TEXT SEGMENT:
--------

Evaluation of synchronization edge cases #53

bruno-f-cruz · 2024-08-31T21:07:03Z

bruno-f-cruz
Aug 31, 2024
Maintainer

This discussion is relative to #48

Definitions

Let:

S -> Subordinate device (the one that received the synchronization pulse)
G -> Clock generator device
SE-> Synchronization pulse/event, the sequence of bits sent from G to S each second to allow S to synchronize
Heartbeat -> the period event sent by the board roughly every second

Discussion points

Immediate vs scheduled (deferred) synchronization

If I am not mistaken the two cores use slightly different approaches.
The RP2040 tries to schedule a predicted heartbeat into the future (1 second) using the most recent synch event. This prevents double hits (e.g. the if S is going faster than G, it is possible that G might emit 2 heartbeat events back to back since it will cross the full second on its own clock and will be brought back by SE.) since the next second will always be assumed to be "correct" and any corrections will be applied to the next second scheduling.

--------

RAW RECORDS:
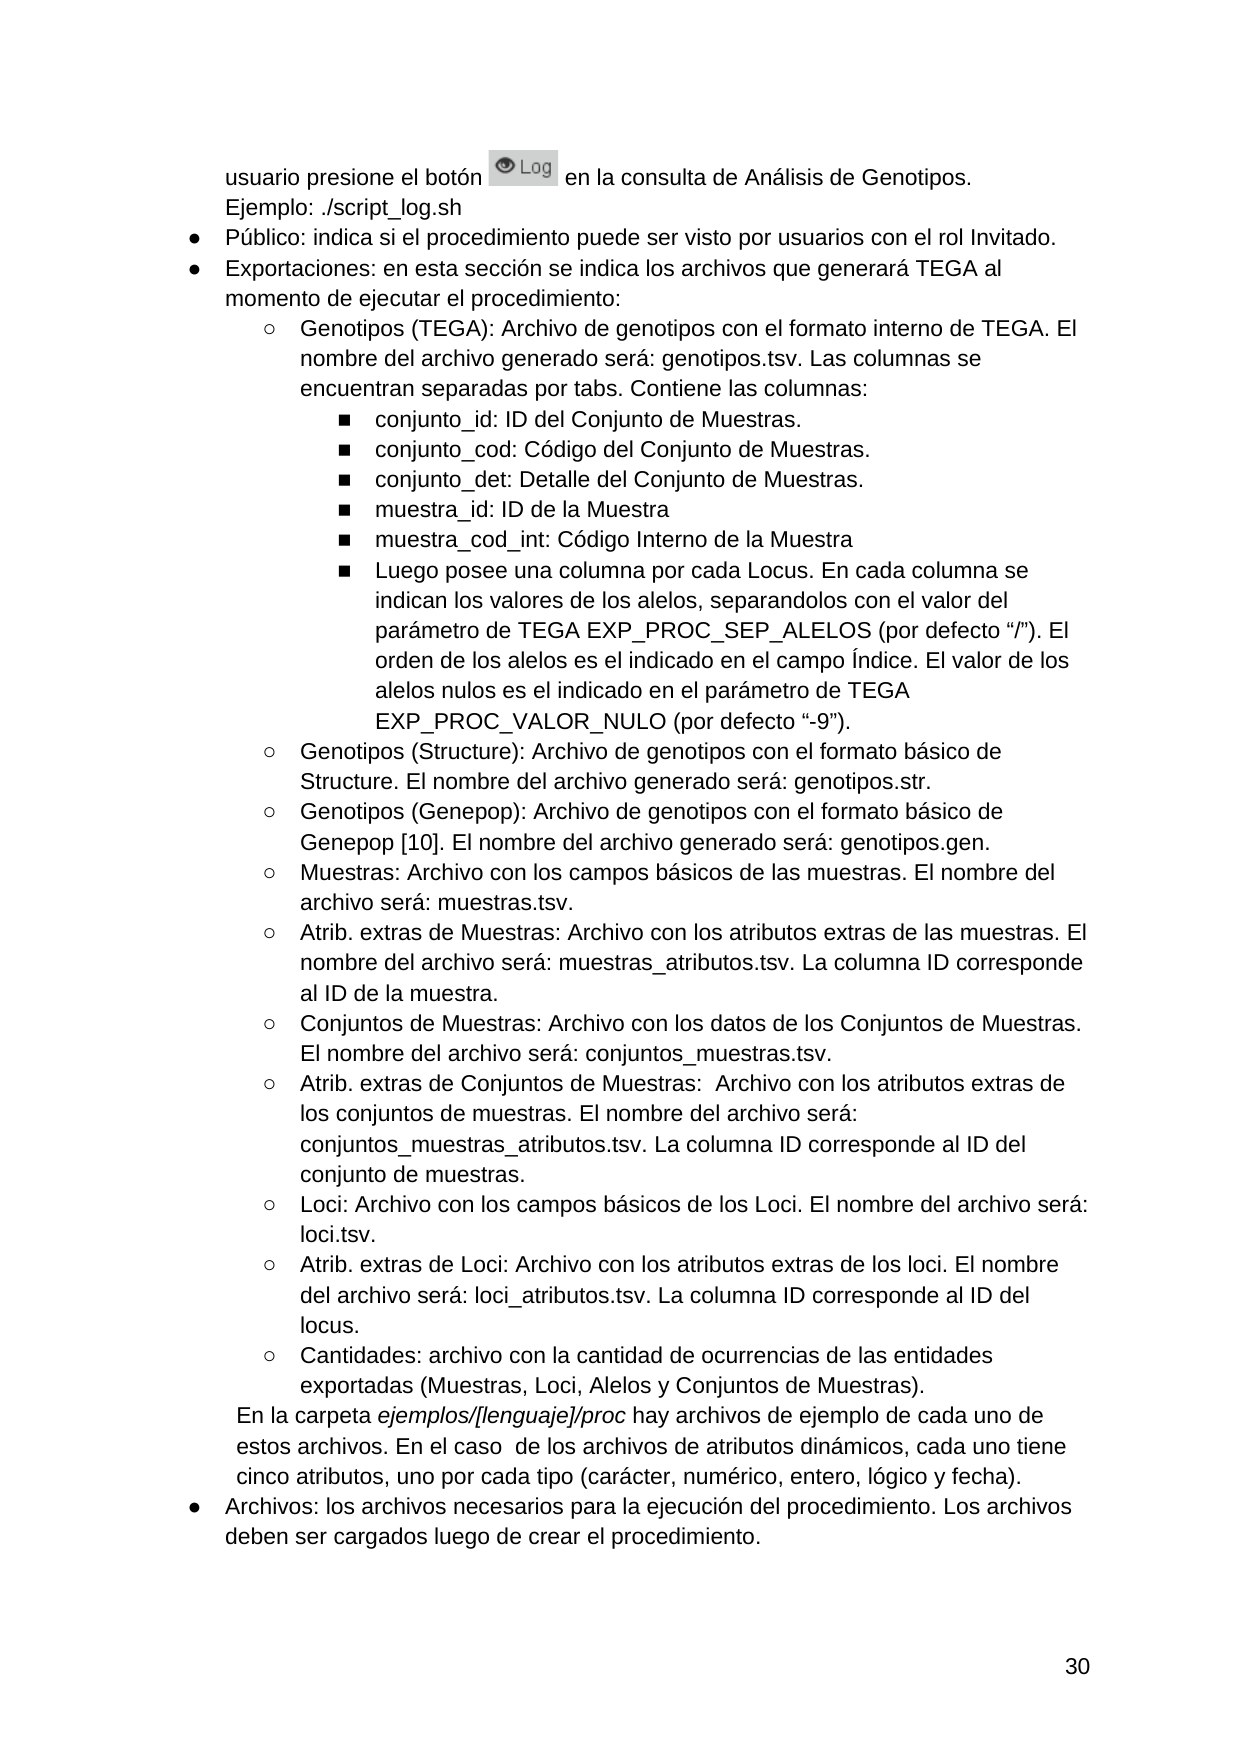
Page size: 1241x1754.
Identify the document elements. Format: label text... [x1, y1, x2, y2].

list conjunto_det: Detalle del Conjunto de Muestras. [337, 466, 1090, 492]
list Exportaciones: en esta sección se indica los archivos que generará TEGA al momento de ejecutar el procedimiento: [187, 254, 1090, 311]
list conjunto_cod: Código del Conjunto de Muestras. [337, 436, 1090, 462]
list Atrib. extras de Conjuntos de Muestras: Archivo con los atributos extras de los conjuntos de muestras. El nombre del archivo será: conjuntos_muestras_atributos.tsv. La columna ID corresponde al ID del conjunto de muestras. [262, 1070, 1090, 1187]
list Luego posee una columna por cada Locus. En cada columna se indican los valores de los alelos, separandolos con el valor del parámetro de TEGA EXP_PROC_SEP_ALELOS (por defecto “/”). El orden de los alelos es el indicado en el campo Índice. El valor de los alelos nulos es el indicado en el parámetro de TEGA EXP_PROC_VALOR_NULO (por defecto “-9”). [337, 557, 1090, 734]
list muestra_cod_int: Código Interno de la Muestra [337, 526, 1090, 553]
list Público: indica si el procedimiento puede ser visto por usuarios con el rol Invitado. [187, 224, 1090, 251]
list Cantidades: archivo con la cantidad de ocurrencias de las entidades exportadas (Muestras, Loci, Alelos y Conjuntos de Muestras). [262, 1342, 1090, 1399]
list Archivos: los archivos necesarios para la ejecución del procedimiento. Los archivos deben ser cargados luego de crear el procedimiento. [187, 1493, 1090, 1550]
picture [488, 150, 559, 186]
list Conjuntos de Muestras: Archivo con los datos de los Conjuntos de Muestras. El nombre del archivo será: conjuntos_muestras.tsv. [262, 1010, 1090, 1066]
list muestra_id: ID de la Muestra [337, 496, 1090, 523]
list Genotipos (Genepop): Archivo de genotipos con el formato básico de Genepop [10]. El nombre del archivo generado será: genotipos.gen. [262, 798, 1090, 855]
list Genotipos (Structure): Archivo de genotipos con el formato básico de Structure. El nombre del archivo generado será: genotipos.str. [262, 738, 1090, 794]
list Muestras: Archivo con los campos básicos de las muestras. El nombre del archivo será: muestras.tsv. [262, 859, 1090, 915]
text En la carpeta ejemplos/[lenguaje]/proc hay archivos de ejemplo de cada uno de estos archivos. En el caso de los archivos de atributos dinámicos, cada uno tiene cinco atributos, uno por cada tipo (carácter, numérico, entero, lógico y fecha). [236, 1402, 1090, 1489]
list Atrib. extras de Loci: Archivo con los atributos extras de los loci. El nombre del archivo será: loci_atributos.tsv. La columna ID corresponde al ID del locus. [262, 1251, 1090, 1338]
list conjunto_id: ID del Conjunto de Muestras. [337, 406, 1090, 432]
list usuario presione el botón en la consulta de Análisis de Genotipos. Ejemplo: ./script_log.sh [187, 150, 1090, 221]
list Genotipos (TEGA): Archivo de genotipos con el formato interno de TEGA. El nombre del archivo generado será: genotipos.tsv. Las columnas se encuentran separadas por tabs. Contiene las columnas: [262, 315, 1090, 402]
list Atrib. extras de Muestras: Archivo con los atributos extras de las muestras. El nombre del archivo será: muestras_atributos.tsv. La columna ID corresponde al ID de la muestra. [262, 919, 1090, 1006]
list Loci: Archivo con los campos básicos de los Loci. El nombre del archivo será: loci.tsv. [262, 1191, 1090, 1248]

--------

SET TASK 1: Reproduce the passage of the synchronization discussion above, from "bruno-f-cruz · 2024-08-31T21:07:03Z" up to and including "the synchronization pulse)".
SET TASK 2: According to the synchronization discussion above, what does the RP2040 schedule into the future, and using what?

RESPONSE 1:
bruno-f-cruz · 2024-08-31T21:07:03Z

bruno-f-cruz
Aug 31, 2024
Maintainer

This discussion is relative to #48

Definitions

Let:

S -> Subordinate device (the one that received the synchronization pulse)

RESPONSE 2: It schedules a predicted heartbeat one second into the future, using the most recent synch event.